I used to hate my naturally curly hair. Hate. Hate. Hate. I actually thought it was like some sort of curse. Older women used to tell me ALL the time that "people pay big money to have hair like yours". I rolled my eyes. [Which my mom said if I rolled my eyes they'd freeze that way. They didn't mom...for the record. :)]
Anyway--now I can't get my hair nearly as curly as before. It straightens all too well now. When I try to do the roll out of the shower, throw a little product in it and get beautiful curls look? Its a big fat failure. It's all kinky and weird, and non-curly like. I miss my old hair. So much. I cannot believe I just said that. But I totally do.
To give an idea.
Sometimes, when Eme sleeps a good, long stretch at night (8.5-11 hours), I miss her. Trust me, I love sleep, although it's a rarity (and I won't sleep good again until I'm dead....basically). BUT--I do. I find myself being all "oh I just wanna go snuggle her". Don't think I'm crazy. But yea. Sometimes I miss her during the night. So sue me.
Neither of us girls get out of our Pj's until after lunchtime, almost everyday. I never really bother to go anywhere until after her first nap anyway---and she's so much cozier napping in her pj's. I figure it's nice of me to do so. Errr. At least I like to think so.
I found myself for 5 seconds this week missing my teaching job just a tiny, little bit. But then? A few moments later Em woke up in a screaming fit of pain (I assume due to teething). I held her, I rocked her, I stroked her head, and she peacefully fell back asleep. Then I started to tear up. If I had to work (and likely have to go back next year)--who will do this for her?? How can I cope with knowing I might not be able to be the one to soothe and comfort her? And my heart breaks a tiny bit. Then I forget about missing my job even in the slightest bit because for me, this is somuchbetter. I'd be lying if I told you I wasn't already scared and worried about the thought of leaving her and that it's likely what I'll have to do next year. The topic gets me all choked up. So let's just move on for the sake of saving me some tears.

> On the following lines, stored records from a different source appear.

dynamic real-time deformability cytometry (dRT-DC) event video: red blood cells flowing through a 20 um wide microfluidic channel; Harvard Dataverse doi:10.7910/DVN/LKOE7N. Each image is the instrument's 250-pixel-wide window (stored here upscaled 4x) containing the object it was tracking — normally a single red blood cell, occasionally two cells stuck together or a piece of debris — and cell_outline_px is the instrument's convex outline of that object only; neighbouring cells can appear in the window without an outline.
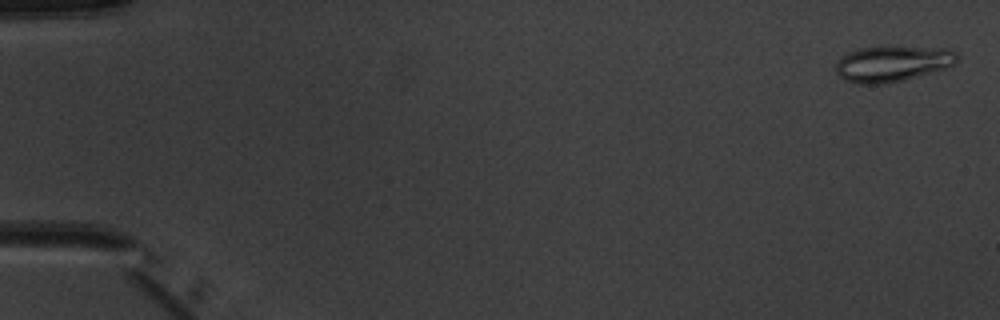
{"species": "common noctule bat (a hibernating species)", "species_latin": "Nyctalus noctula", "temperature_condition": "warm", "stored_images_in_passage": 6, "camera_frame_rate_fps": 3000, "um_per_image_px": 0.085, "animal": {"sex": "male", "body_mass_g": 20.1, "forearm_length_mm": 53.5}, "frame": {"image": 1, "passage_image": 1, "time_ms": 0.0, "image_size_px": [1000, 320], "cell_outline_px": [[956, 60], [952, 64], [944, 68], [904, 80], [884, 84], [856, 84], [844, 80], [836, 72], [836, 60], [848, 52], [860, 48], [952, 48], [956, 52]], "centroid_in_image_um": [75.79, 5.44], "position_along_channel_um": 9.2, "area_um2": 24.8}}
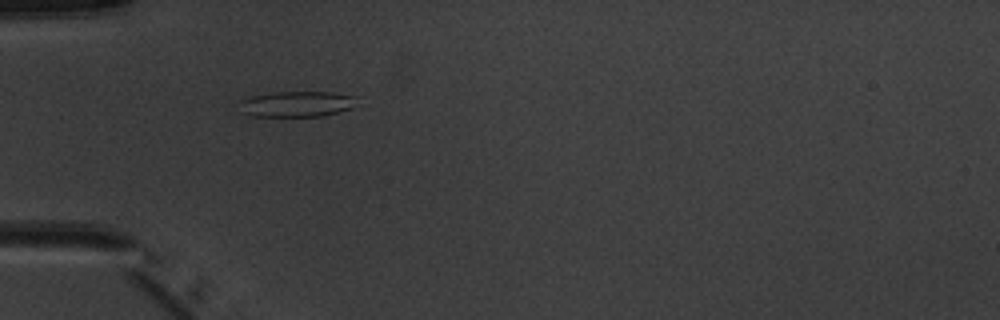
{"frame": {"image": 2, "passage_image": 5, "time_ms": 5.0, "image_size_px": [1000, 320], "cell_outline_px": [[360, 96], [352, 108], [320, 116], [248, 116], [240, 112], [240, 100], [252, 96], [276, 92], [332, 92]], "centroid_in_image_um": [25.23, 8.84], "position_along_channel_um": 59.8, "area_um2": 17.69}}
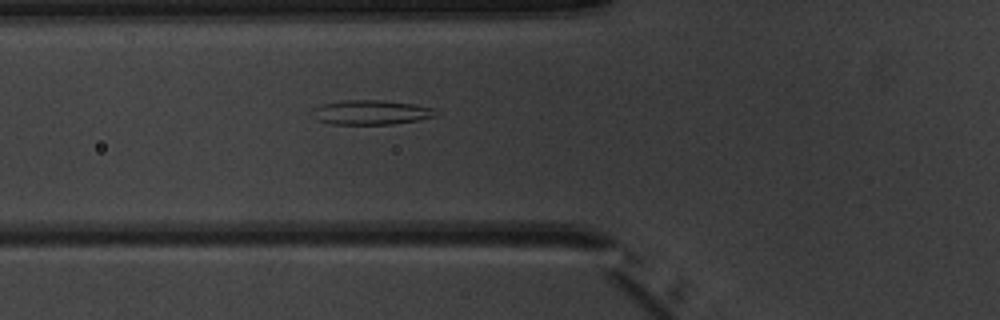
{"frame": {"image": 3, "passage_image": 6, "time_ms": 6.0, "image_size_px": [1000, 320], "cell_outline_px": [[436, 116], [416, 120], [392, 124], [332, 124], [316, 120], [308, 112], [312, 108], [324, 104], [344, 100], [384, 100], [412, 104], [432, 108], [436, 112]], "centroid_in_image_um": [31.44, 9.55], "position_along_channel_um": 94.4, "area_um2": 17.63}}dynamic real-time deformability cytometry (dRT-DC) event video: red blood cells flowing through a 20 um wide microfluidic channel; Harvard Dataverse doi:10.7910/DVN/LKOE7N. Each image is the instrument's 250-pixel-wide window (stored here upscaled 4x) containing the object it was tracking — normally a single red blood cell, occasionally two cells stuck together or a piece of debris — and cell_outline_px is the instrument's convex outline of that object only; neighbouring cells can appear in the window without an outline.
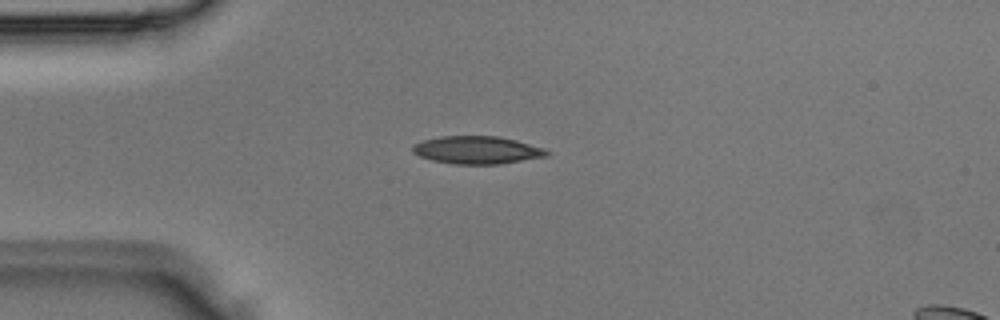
{"species": "Egyptian fruit bat (a non-hibernating species)", "species_latin": "Rousettus aegyptiacus", "temperature_condition": "room temperature", "stored_images_in_passage": 4, "camera_frame_rate_fps": 3000, "um_per_image_px": 0.085, "animal": {"sex": "male"}, "frame": {"image": 1, "passage_image": 3, "time_ms": 0.667, "image_size_px": [1000, 320], "cell_outline_px": [[552, 152], [548, 156], [500, 164], [452, 164], [432, 160], [420, 156], [412, 152], [412, 144], [424, 140], [440, 136], [500, 136], [516, 140], [544, 148]], "centroid_in_image_um": [40.56, 12.75], "position_along_channel_um": 44.4, "area_um2": 21.85}}
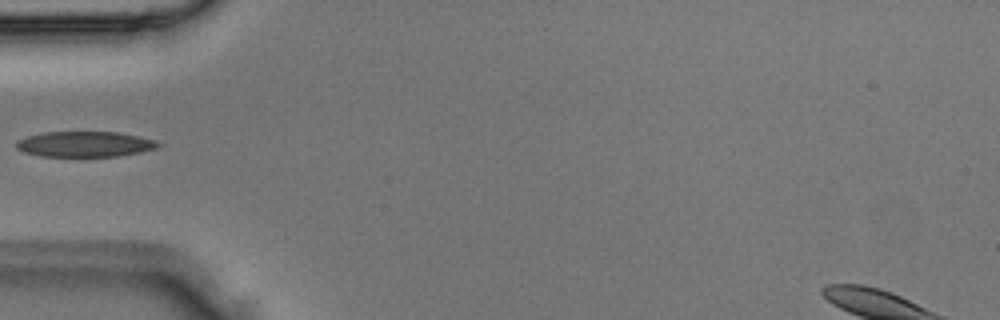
{"frame": {"image": 2, "passage_image": 4, "time_ms": 1.0, "image_size_px": [1000, 320], "cell_outline_px": [[164, 144], [156, 148], [140, 152], [116, 156], [40, 156], [24, 152], [16, 148], [16, 140], [28, 136], [44, 132], [116, 132], [156, 140]], "centroid_in_image_um": [7.2, 12.25], "position_along_channel_um": 77.8, "area_um2": 20.98}}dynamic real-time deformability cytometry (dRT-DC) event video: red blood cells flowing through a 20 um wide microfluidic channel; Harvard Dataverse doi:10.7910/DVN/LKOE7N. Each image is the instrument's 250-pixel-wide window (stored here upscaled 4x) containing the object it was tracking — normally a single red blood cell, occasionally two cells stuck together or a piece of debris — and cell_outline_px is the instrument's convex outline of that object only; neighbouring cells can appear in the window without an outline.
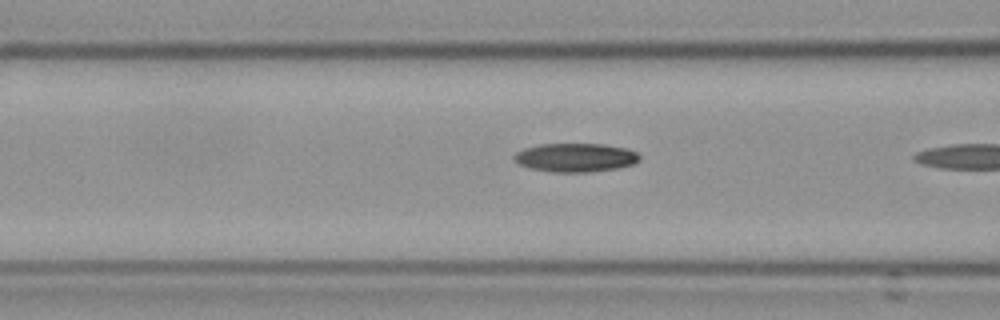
{"species": "Egyptian fruit bat (a non-hibernating species)", "species_latin": "Rousettus aegyptiacus", "temperature_condition": "cold", "stored_images_in_passage": 8, "camera_frame_rate_fps": 3000, "um_per_image_px": 0.085, "frame": {"image": 1, "passage_image": 7, "time_ms": 2.0, "image_size_px": [1000, 320], "cell_outline_px": [[640, 160], [632, 164], [616, 168], [588, 172], [552, 172], [532, 168], [520, 164], [512, 156], [516, 152], [524, 148], [540, 144], [604, 144], [628, 148], [636, 152], [640, 156]], "centroid_in_image_um": [48.93, 13.38], "position_along_channel_um": 117.7, "area_um2": 20.87}}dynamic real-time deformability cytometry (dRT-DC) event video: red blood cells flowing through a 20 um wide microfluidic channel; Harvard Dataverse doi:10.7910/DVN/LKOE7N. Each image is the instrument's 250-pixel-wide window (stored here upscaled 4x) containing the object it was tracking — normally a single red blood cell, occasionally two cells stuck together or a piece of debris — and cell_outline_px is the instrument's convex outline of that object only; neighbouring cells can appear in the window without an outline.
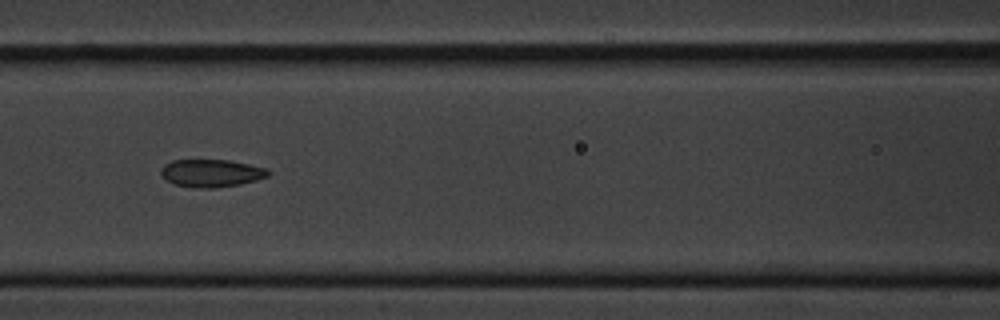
{"species": "common noctule bat (a hibernating species)", "species_latin": "Nyctalus noctula", "temperature_condition": "cold", "stored_images_in_passage": 9, "camera_frame_rate_fps": 3000, "um_per_image_px": 0.085, "animal": {"sex": "male", "body_mass_g": 20.1, "forearm_length_mm": 53.5}, "frame": {"image": 1, "passage_image": 6, "time_ms": 6.667, "image_size_px": [1000, 320], "cell_outline_px": [[272, 172], [268, 176], [256, 180], [240, 184], [216, 188], [192, 188], [176, 184], [168, 180], [160, 172], [160, 168], [164, 164], [172, 160], [228, 160], [268, 168]], "centroid_in_image_um": [17.99, 14.71], "position_along_channel_um": 148.6, "area_um2": 17.34}}
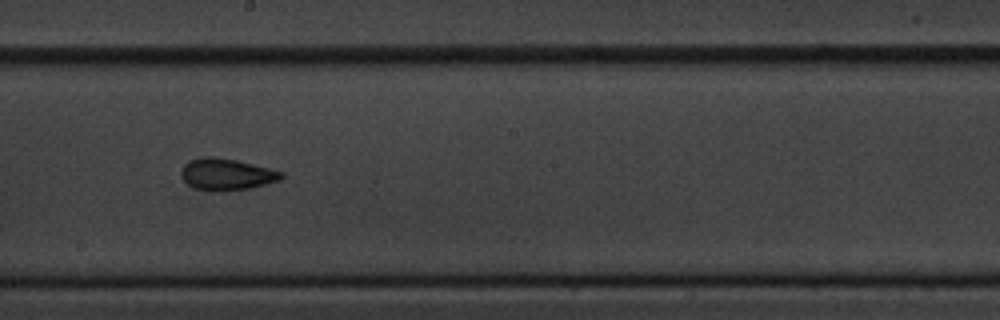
{"frame": {"image": 2, "passage_image": 8, "time_ms": 9.0, "image_size_px": [1000, 320], "cell_outline_px": [[284, 176], [280, 180], [252, 188], [220, 192], [212, 192], [196, 188], [188, 184], [180, 176], [180, 172], [184, 164], [192, 160], [208, 156], [212, 156], [236, 160], [284, 172]], "centroid_in_image_um": [19.26, 14.84], "position_along_channel_um": 228.9, "area_um2": 18.55}}
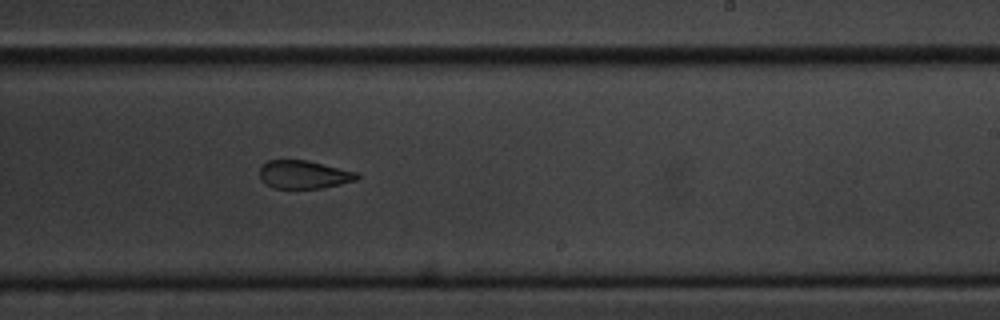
{"frame": {"image": 3, "passage_image": 9, "time_ms": 10.0, "image_size_px": [1000, 320], "cell_outline_px": [[360, 176], [356, 180], [340, 184], [320, 188], [276, 188], [260, 180], [260, 168], [268, 160], [308, 160], [356, 172]], "centroid_in_image_um": [25.82, 14.83], "position_along_channel_um": 263.2, "area_um2": 15.78}}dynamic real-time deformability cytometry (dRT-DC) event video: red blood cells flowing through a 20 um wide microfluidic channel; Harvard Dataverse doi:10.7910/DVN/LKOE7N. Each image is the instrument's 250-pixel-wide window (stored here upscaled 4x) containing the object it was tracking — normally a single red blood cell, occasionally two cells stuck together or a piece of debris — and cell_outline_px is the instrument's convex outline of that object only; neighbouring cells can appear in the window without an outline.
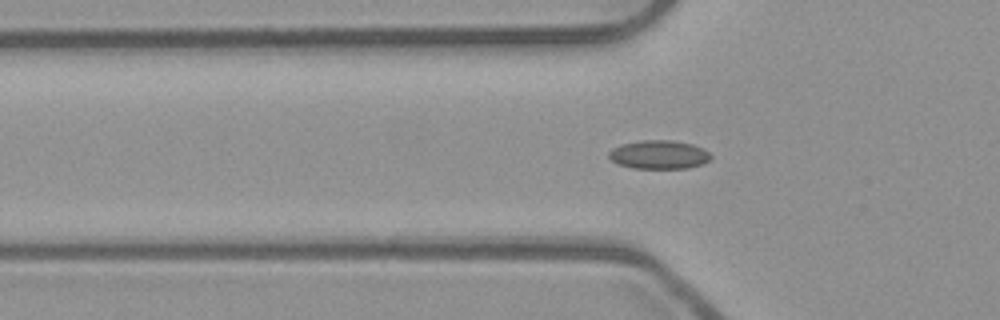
{"species": "common noctule bat (a hibernating species)", "species_latin": "Nyctalus noctula", "temperature_condition": "room temperature", "stored_images_in_passage": 42, "camera_frame_rate_fps": 3000, "um_per_image_px": 0.085, "animal": {"sex": "male", "body_mass_g": 23.1, "forearm_length_mm": 52.7}, "frame": {"image": 1, "passage_image": 17, "time_ms": 5.333, "image_size_px": [1000, 320], "cell_outline_px": [[712, 156], [704, 164], [688, 168], [632, 168], [616, 164], [608, 156], [608, 152], [612, 148], [620, 144], [644, 140], [672, 140], [692, 144], [704, 148]], "centroid_in_image_um": [56.0, 13.14], "position_along_channel_um": 69.8, "area_um2": 17.17}}
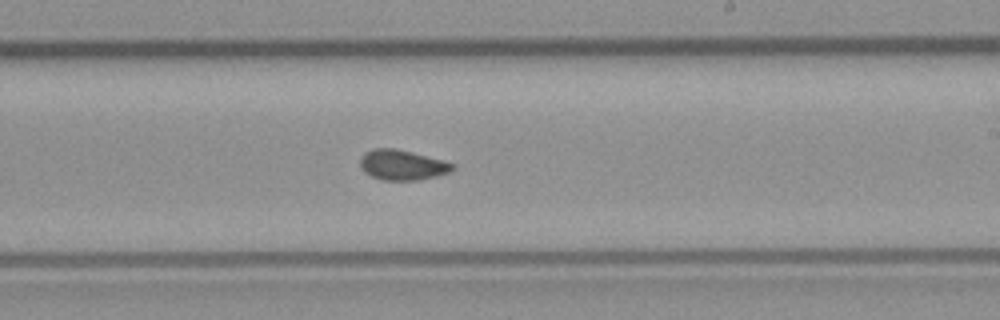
{"frame": {"image": 2, "passage_image": 31, "time_ms": 10.0, "image_size_px": [1000, 320], "cell_outline_px": [[456, 168], [452, 172], [436, 176], [416, 180], [384, 180], [372, 176], [364, 172], [360, 164], [360, 160], [364, 152], [372, 148], [396, 148], [412, 152], [456, 164]], "centroid_in_image_um": [34.21, 14.01], "position_along_channel_um": 254.8, "area_um2": 16.3}}
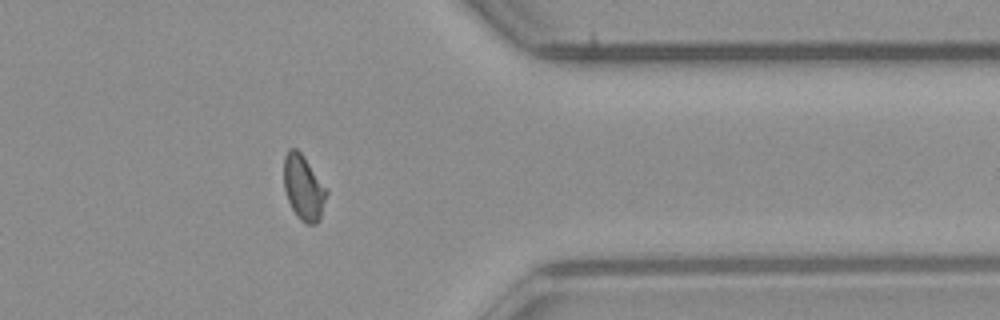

I realize when people are only reading text, they put their own spin on pronunciations, etc. But--just to clear this up.
My husbands name? Declan.
Sounded out like: "Deck-Lynn". That's how you say it.
It's not "Dee-Clan"...its not "Deek-Lin"---its Declan. Deck. Lynn.
Hope that helps.
I'm assuming you all also realize this---but while I'm devoting a whole post to it.
Like, "Emmie" or "Emmy", or "Emme".
However, with the spelling of her name, we decided just the first 3 letters of her name was fitting.
Hence, Eme. Short for Emeline.
[Emeline sounded out like "Emma-Line"]
So, yea. I love a little clarity in my life. Or yours. Whichever.